Within a day after the procedure, Luc’s lower left leg was feeling better. “The leg itself is absolutely perfect,” he said. “I can feel blood flowing through my ankle again. It’s like a light switch was turned on.”
Cornelius McDonnell of East Setauket was also slowed by PAD. A retired language teacher, the 96-year-old teaches two classes a week for other retirees at Stony Brook University. But last year he began having problems with his left foot. “I was getting such pains trying to walk,” he said.
McDonnell’s podiatrist recommended he see Ahmad Bhatti, MD, vascular surgeon. Bhatti discovered that McDonnell was not getting sufficient blood flow to his foot. Bhatti solved the problem by placing stents into arteries in McDonnell’s foot to restore the blood flow. “The whole process from being seen for the first time to walking out of the hospital was 48 hours,” Dr. Bhatti said. “That’s pretty remarkable to have your lifestyle change that fast.”

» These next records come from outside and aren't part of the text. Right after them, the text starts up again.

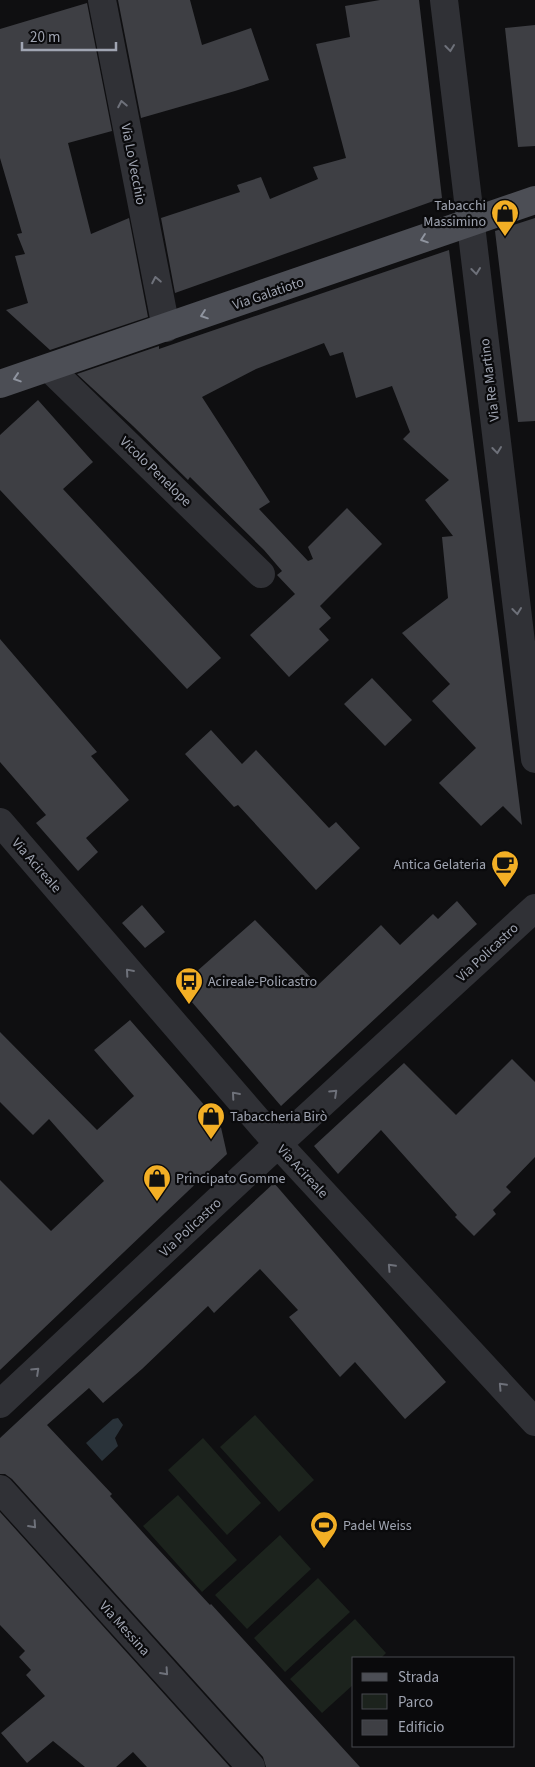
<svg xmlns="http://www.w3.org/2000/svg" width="535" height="1767" font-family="'Source Sans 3',sans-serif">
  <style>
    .green { fill: #1c231d }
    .water { fill: #293239 }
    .building { fill: #3e3f44 }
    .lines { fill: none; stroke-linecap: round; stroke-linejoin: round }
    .minor { stroke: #303136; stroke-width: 28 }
    .major { stroke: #4c4e55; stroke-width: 28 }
    .oneway { stroke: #6e717a }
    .oneway2 { stroke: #8f949f }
    .labels { text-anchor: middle; stroke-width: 4.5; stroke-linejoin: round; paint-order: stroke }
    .street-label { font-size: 14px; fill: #a0a5b2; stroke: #0a0a0c }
    .poi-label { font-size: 14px; fill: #a0a5b2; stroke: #0a0a0c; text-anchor: start }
  </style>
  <rect width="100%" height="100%" fill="#0f0f11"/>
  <path class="green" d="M255,1415L314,1480L279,1512L220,1447Z
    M203,1438L261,1503L227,1535L168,1470Z
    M178,1495L237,1560L202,1592L143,1526Z
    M280,1535L311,1569L247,1629L215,1595Z
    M318,1578L350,1612L285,1672L254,1638Z
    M355,1619L386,1653L381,1658H354V1684L322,1713L290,1679Z"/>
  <path class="water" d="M118,1418L123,1425L115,1438L118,1446L102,1461L86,1443L113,1419Z"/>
  <path class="building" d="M118,0H190L202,45L251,28L269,80L235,91L141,118Z
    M380,0H419L442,198L175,293L161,218L240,192L237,185L261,177L270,199L318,179L313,167L346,158L316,44L350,37L345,6Z
    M87,3L112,131L68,143L91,234L129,218L148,317L50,350L6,310L28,303L15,256L25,254L17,234L22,233L0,158V29Z
    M535,25V146L518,147L505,28Z
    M535,218V421L518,422L495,231Z
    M449,250L500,647L522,825L503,806L481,826L439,783L476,748L432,701L450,684L402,633L448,598L442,537L453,536L425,500L449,480L403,439L410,432L392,386L356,398L343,352L330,356L324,343L256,369L202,397L270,502L259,509L308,561L313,559L308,547L347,508L382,544L320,606L331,618L319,629L329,640L289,677L250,635L295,594L277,575L282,571L264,550L190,477L188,480L133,426L77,374L159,346V349L185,340Z
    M38,400L93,462L63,489L221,658L187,689L0,490V435Z
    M0,639L97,752L91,756L129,800L86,838L98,852L78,871L36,823L46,815L0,762Z
    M372,678L412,720L385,746L344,704Z
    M211,730L242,764L256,750L329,828L336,822L360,848L316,890L238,805L234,807L185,754Z
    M457,901L477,924L281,1106L179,987L255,920L318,985L381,925L400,945L433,914L438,919Z
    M142,905L165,932L145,948L122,923Z
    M130,1020L220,1123L227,1154L0,1370V1180L51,1231L104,1181L49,1119L33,1135L0,1102V1032L97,1130L134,1096L94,1050Z
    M512,1059L535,1082V1157L506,1187L511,1192L493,1210L496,1214L474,1236L455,1217L457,1215L381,1130L338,1174L314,1146L404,1063L456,1115Z
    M274,1183L446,1382L405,1419L355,1362L340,1377L289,1317L298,1310L260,1269L214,1313L208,1306L142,1369L103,1403L89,1388L47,1425L112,1494L110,1496L146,1536L210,1605L211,1604L360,1767H266L263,1757L12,1479L5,1474H0V1438Z
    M0,1512L230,1767H147L133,1752L116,1767H85L53,1741L27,1763L1,1733L45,1696L26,1675L31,1670L19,1657L25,1651L0,1625Z"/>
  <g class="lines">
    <path class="minor" d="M102,0L166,328
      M444,0L535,759
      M49,368L261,574
      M0,822L278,1144L535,1422
      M0,1404L278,1144L535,908
      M0,1489L251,1767"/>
    <path class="major" d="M0,384L535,200"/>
  </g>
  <defs><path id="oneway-chevron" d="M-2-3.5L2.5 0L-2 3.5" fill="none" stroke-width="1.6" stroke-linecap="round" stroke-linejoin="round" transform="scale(1.25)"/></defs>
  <g class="oneway">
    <use href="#oneway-chevron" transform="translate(450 48) rotate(83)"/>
    <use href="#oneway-chevron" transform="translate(122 104) rotate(-101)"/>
    <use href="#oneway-chevron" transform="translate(476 271) rotate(83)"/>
    <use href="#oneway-chevron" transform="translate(156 280) rotate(-101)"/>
    <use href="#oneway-chevron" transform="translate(497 450) rotate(83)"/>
    <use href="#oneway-chevron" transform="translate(517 611) rotate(83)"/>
    <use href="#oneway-chevron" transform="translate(129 972) rotate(-131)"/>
    <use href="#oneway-chevron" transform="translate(334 1093) rotate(-43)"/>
    <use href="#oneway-chevron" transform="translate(235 1095) rotate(-131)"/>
    <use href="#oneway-chevron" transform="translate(391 1267) rotate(-133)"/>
    <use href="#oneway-chevron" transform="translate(36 1371) rotate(-43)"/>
    <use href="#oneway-chevron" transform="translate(502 1386) rotate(-133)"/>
    <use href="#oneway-chevron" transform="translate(33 1525) rotate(48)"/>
    <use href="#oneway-chevron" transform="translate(165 1672) rotate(48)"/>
  </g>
  <g class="oneway2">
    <use href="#oneway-chevron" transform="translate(424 239) rotate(161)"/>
    <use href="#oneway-chevron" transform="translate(204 315) rotate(161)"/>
    <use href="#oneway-chevron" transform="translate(17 378) rotate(162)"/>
  </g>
  <defs>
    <g id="shop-pin" transform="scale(1.4375)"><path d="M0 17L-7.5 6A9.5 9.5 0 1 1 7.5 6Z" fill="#f3af25" stroke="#0a0a0c"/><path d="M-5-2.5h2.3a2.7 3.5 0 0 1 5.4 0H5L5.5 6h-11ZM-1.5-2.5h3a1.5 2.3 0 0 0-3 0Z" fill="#111"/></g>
    <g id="cafe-pin" transform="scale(1.4375)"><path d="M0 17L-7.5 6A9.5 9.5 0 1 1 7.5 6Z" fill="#f3af25" stroke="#0a0a0c"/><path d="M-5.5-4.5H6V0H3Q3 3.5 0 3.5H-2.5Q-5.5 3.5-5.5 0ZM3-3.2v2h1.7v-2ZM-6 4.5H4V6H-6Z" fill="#111"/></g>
    <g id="bus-pin" transform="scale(1.4375)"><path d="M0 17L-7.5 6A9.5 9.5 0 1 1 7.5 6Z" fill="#f3af25" stroke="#0a0a0c"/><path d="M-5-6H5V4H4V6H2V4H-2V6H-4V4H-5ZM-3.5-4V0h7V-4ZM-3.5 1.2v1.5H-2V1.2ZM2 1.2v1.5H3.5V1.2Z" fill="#111"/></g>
    <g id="stadium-pin" transform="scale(1.4375)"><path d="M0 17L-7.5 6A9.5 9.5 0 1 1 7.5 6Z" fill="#f3af25" stroke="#0a0a0c"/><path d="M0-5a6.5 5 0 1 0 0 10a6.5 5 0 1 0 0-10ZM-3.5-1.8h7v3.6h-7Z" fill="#111"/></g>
  </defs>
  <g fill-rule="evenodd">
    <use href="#shop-pin" x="505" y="213"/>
    <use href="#cafe-pin" x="505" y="864"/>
    <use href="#bus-pin" x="189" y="981"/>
    <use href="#shop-pin" x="211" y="1116"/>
    <use href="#shop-pin" x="157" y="1178"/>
    <use href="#stadium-pin" x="324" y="1525"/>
  </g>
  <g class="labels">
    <g class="street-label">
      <text transform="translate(134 164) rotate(79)" y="5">Via Lo Vecchio</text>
      <text transform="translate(268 293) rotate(-19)" y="5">Via Galatioto</text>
      <text transform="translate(489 380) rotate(-97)" y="5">Via Re Martino</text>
      <text transform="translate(156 471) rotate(44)" y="5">Vicolo Penelope</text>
      <text transform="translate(37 865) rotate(49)" y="5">Via Acireale</text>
      <text transform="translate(487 952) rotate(-43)" y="5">Via Policastro</text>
      <text transform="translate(303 1171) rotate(47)" y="5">Via Acireale</text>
      <text transform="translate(190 1227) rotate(-43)" y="5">Via Policastro</text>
      <text transform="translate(125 1628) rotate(48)" y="5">Via Messina</text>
    </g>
    <g class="poi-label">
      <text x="486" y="210" text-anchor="end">Tabacchi<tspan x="486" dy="16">Massimino</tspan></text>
      <text x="486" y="869" text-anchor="end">Antica Gelateria</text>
      <text x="208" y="986">Acireale-Policastro</text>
      <text x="230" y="1121">Tabaccheria Birò</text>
      <text x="176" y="1183">Principato Gomme</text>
      <text x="343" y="1530">Padel Weiss</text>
    </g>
  </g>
  <rect x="352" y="1657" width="162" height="90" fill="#0a0a0c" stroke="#46484e"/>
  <rect x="362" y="1673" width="25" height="8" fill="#4c4e55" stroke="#46484e"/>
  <text x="398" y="1682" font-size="15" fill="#a0a5b2">Strada</text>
  <rect x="362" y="1694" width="25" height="15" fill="#1c231d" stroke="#46484e"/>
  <text x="398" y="1707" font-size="15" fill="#a0a5b2">Parco</text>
  <rect x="362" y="1720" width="25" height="15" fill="#3e3f44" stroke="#46484e"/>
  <text x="398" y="1732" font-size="15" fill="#a0a5b2">Edificio</text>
  <path d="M22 42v8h94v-8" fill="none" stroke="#a0a5b2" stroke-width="2.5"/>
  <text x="30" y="42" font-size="15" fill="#a0a5b2" stroke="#0a0a0c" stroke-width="4" paint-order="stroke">20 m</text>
</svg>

Within a few days the pain was gone, McDonnell said, and he is now back to his regular active schedule, teaching classes and riding his exercise bike.
Why PAD Happens
The most common cause of PAD is atherosclerosis, a buildup of plaque on the inside of arteries. Plaque is made of extra cholesterol, calcium, and other material in your blood that builds up in the walls of your arteries. Plaque buildup can be caused by high cholesterol or high blood pressure. Every part of your body needs oxygen rich blood. Plaque buildup prevents blood from flowing freely and starves the muscles and other tissues in the lower body. Symptoms include painful cramping in your hip, thigh or calf muscles after activity, such as walking or climbing stairs; numbness or weakness in the legs; sores on your toes, feet or legs that won't heal; and a change in the color of your legs
PAD can often be treated through increased exercise, quitting smoking, eating a healthier diet. In some cases, PAD may be treated with aspirin or other medications that prevent blood clots from forming, lower cholesterol levels, control high blood pressure or control diabetes.
In cases of severe PAD, surgical options include bypass surgery or angioplasty during which a catheter is inserted into the blocked artery and a balloon is inflated to improve blood flow. A small, expandable tube or stent may be placed in a blood vessel to help keep it open. Medications to dissolve blood clots that block an artery may also be used.
In addition to high cholesterol, risk factors for PAD include smoking, diabetes, obesity and high blood pressure. Those over 50 and those with a family history of PAD, heart disease or stroke are also at greater risk of PAD.
“PAD can range from silent to lifestyle limiting symptoms to gangrene and amputation to, in worst case scenarios, death,” Bhatti said. “It’s a very unrecognized and underdiagnosed problem. People often attribute their symptoms to old age, their spine or their conditioning. If you have any symptoms in your lower extremities, you should be evaluated by a vascular surgeon.” PAD is also a marker for blockages in arteries elsewhere in the body, such as the carotid and coronary arteries, which can lead to strokes and heart attacks.
Luc wishes he had had the procedure on his left leg earlier. “My advice is when you can’t walk very far because of pain, see a doctor right away,” he said, also praising the care he received while at Mather Hospital.
Now he’s ready to get out and enjoy the warmer weather. “I’m looking forward to walking without pain, getting back to the little things you never think of,” he said. “It will allow me to work out in the yard, especially now that it’s springtime.”